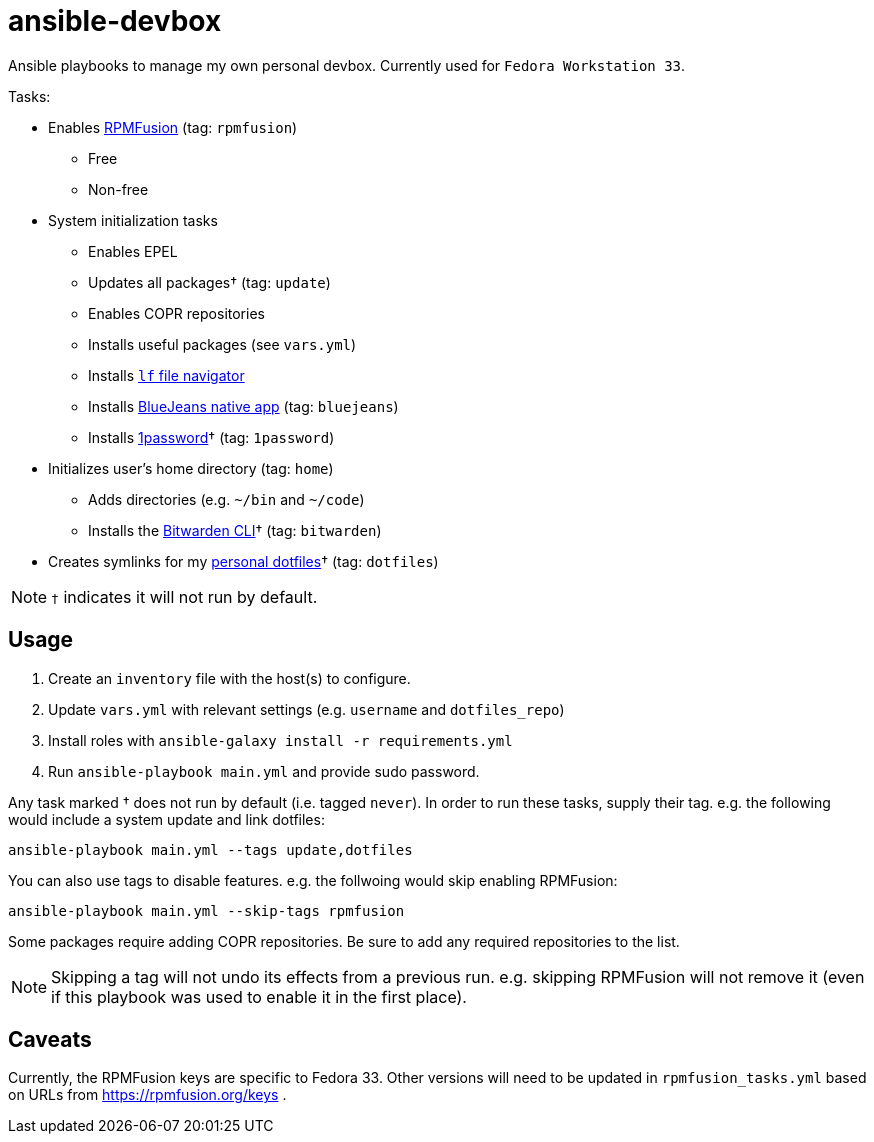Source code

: = ansible-devbox

Ansible playbooks to manage my own personal devbox.
Currently used for `Fedora Workstation 33`.

.Tasks:
* Enables https://rpmfusion.org[RPMFusion] (tag: `rpmfusion`)
** Free
** Non-free
* System initialization tasks
** Enables EPEL
** Updates all packages† (tag: `update`)
** Enables COPR repositories
** Installs useful packages (see `vars.yml`)
** Installs https://github.com/gokcehan/lf[`lf` file navigator]
** Installs https://www.bluejeans.com/downloads[BlueJeans native app] (tag: `bluejeans`)
** Installs https://support.1password.com/getting-started-linux/[1password]† (tag: `1password`)
* Initializes user's home directory (tag: `home`)
** Adds directories (e.g. `~/bin` and `~/code`)
** Installs the https://bitwarden.com/help/article/cli/[Bitwarden CLI]† (tag: `bitwarden`)
* Creates symlinks for my https://github.com/gjbianco/dotfiles[personal dotfiles]† (tag: `dotfiles`)

NOTE: `†` indicates it will not run by default.

== Usage

1. Create an `inventory` file with the host(s) to configure.
1. Update `vars.yml` with relevant settings (e.g. `username` and `dotfiles_repo`)
1. Install roles with `ansible-galaxy install -r requirements.yml`
1. Run `ansible-playbook main.yml` and provide sudo password.

Any task marked † does not run by default (i.e. tagged `never`).
In order to run these tasks, supply their tag.
e.g. the following would include a system update and link dotfiles:

```
ansible-playbook main.yml --tags update,dotfiles
```

You can also use tags to disable features.
e.g. the follwoing would skip enabling RPMFusion:

```
ansible-playbook main.yml --skip-tags rpmfusion
```

Some packages require adding COPR repositories.
Be sure to add any required repositories to the list.

NOTE: Skipping a tag will not undo its effects from a previous run.
e.g. skipping RPMFusion will not remove it (even if this playbook was used to enable it in the first place).

== Caveats

Currently, the RPMFusion keys are specific to Fedora 33.
Other versions will need to be updated in `rpmfusion_tasks.yml` based on URLs from https://rpmfusion.org/keys .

# [Goal of the exercise]
Reproduce every entry above exactly, and omit the pictures.

# [Output of the task]
Source code

: = ansible-devbox

Ansible playbooks to manage my own personal devbox.
Currently used for `Fedora Workstation 33`.

.Tasks:
* Enables https://rpmfusion.org[RPMFusion] (tag: `rpmfusion`)
** Free
** Non-free
* System initialization tasks
** Enables EPEL
** Updates all packages† (tag: `update`)
** Enables COPR repositories
** Installs useful packages (see `vars.yml`)
** Installs https://github.com/gokcehan/lf[`lf` file navigator]
** Installs https://www.bluejeans.com/downloads[BlueJeans native app] (tag: `bluejeans`)
** Installs https://support.1password.com/getting-started-linux/[1password]† (tag: `1password`)
* Initializes user's home directory (tag: `home`)
** Adds directories (e.g. `~/bin` and `~/code`)
** Installs the https://bitwarden.com/help/article/cli/[Bitwarden CLI]† (tag: `bitwarden`)
* Creates symlinks for my https://github.com/gjbianco/dotfiles[personal dotfiles]† (tag: `dotfiles`)

NOTE: `†` indicates it will not run by default.

== Usage

1. Create an `inventory` file with the host(s) to configure.
1. Update `vars.yml` with relevant settings (e.g. `username` and `dotfiles_repo`)
1. Install roles with `ansible-galaxy install -r requirements.yml`
1. Run `ansible-playbook main.yml` and provide sudo password.

Any task marked † does not run by default (i.e. tagged `never`).
In order to run these tasks, supply their tag.
e.g. the following would include a system update and link dotfiles:

```
ansible-playbook main.yml --tags update,dotfiles
```

You can also use tags to disable features.
e.g. the follwoing would skip enabling RPMFusion:

```
ansible-playbook main.yml --skip-tags rpmfusion
```

Some packages require adding COPR repositories.
Be sure to add any required repositories to the list.

NOTE: Skipping a tag will not undo its effects from a previous run.
e.g. skipping RPMFusion will not remove it (even if this playbook was used to enable it in the first place).

== Caveats

Currently, the RPMFusion keys are specific to Fedora 33.
Other versions will need to be updated in `rpmfusion_tasks.yml` based on URLs from https://rpmfusion.org/keys .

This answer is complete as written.